集団
とある車の中で青白いスマホの光を浴びる。窓から見える景色は真っ暗でただその光だけが目に入ってくる。
「何を見ているのですか?」
俺の横からは聞きなれた声が聞こえる。
「ただ友人と話していただけだ…スズリ」
寝起きであろう彼女に俺はそうつぶやく。
「そうですか…もしかして彼女さんですか?」
「違う…」
俺が今話しているこのスズリは俺の素を知っているであろう数少ない存在。
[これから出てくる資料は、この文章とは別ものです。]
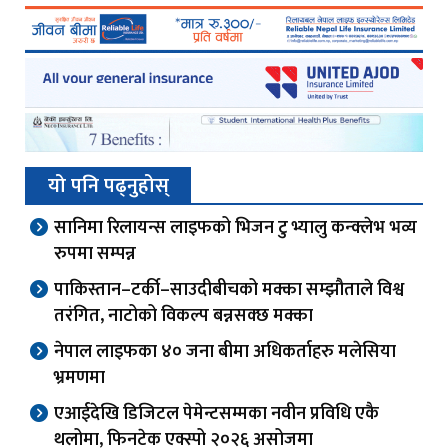
यो पनि पढ्नुहोस्
सानिमा रिलायन्स लाइफको भिजन टु भ्यालु कन्क्लेभ भव्य
रुपमा सम्पन्न
पाकिस्तान–टर्की–साउदीबीचको मक्का सम्झौताले विश्व
तरंगित, नाटोको विकल्प बन्नसक्छ मक्का
नेपाल लाइफका ४० जना बीमा अधिकर्ताहरु मलेसिया
भ्रमणमा
एआईदेखि डिजिटल पेमेन्टसम्मका नवीन प्रविधि एकै
थलोमा, फिनटेक एक्स्पो २०२६ असोजमा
だから何も着飾ることも無く話すことができる。
「そんなお前は彼氏にかまってもらわなくていいのか?」
この発言をしたのちに俺は後悔することになる。
「本当なら今すぐ会いたいですよ?なんならこんな時間に集会を開かなければ私は今頃彼と一緒に寝てましたからね?それにあなたが私と彼の時間を取り上げたのと同じですからね?こんな時間の招集は…明日金曜日ですよ?それに………」
その後俺は車の中で数十分にも及ぶそいつの話を無表情で聞き続ける羽目になった。
(こいつらは共依存関係だったな…)
そんなことを思いながらも着々とその車は目的地へ迫る。やがてブレーキがかけられわずかな振動のあと停車した。それを確認し、青白い光の向こうにメッセージを送る。
『付き合ってくれてありがと いってくるー』
そのメッセージを打ち込んだのち、俺は車を降りる。
木曜日 深夜10時30分 集められた5人のメンバーが集う。
「何で俺はこんなことしてるんだろうな」
その建物の前に立ち、黒一色の空を見上げながらつぶやく。過去を振り返っても別に何か間違った覚えもない。なのに何でおれはこんな時間に県外へ車で大移動をするようになったのだろうか…
「まぁ…今は関係ない」
俺はゆっくり内部へと足を踏み入れる。
「ただいま…みんな」
×××は内部にいる自らの理解者たちに向けてそう声を上げるのだった。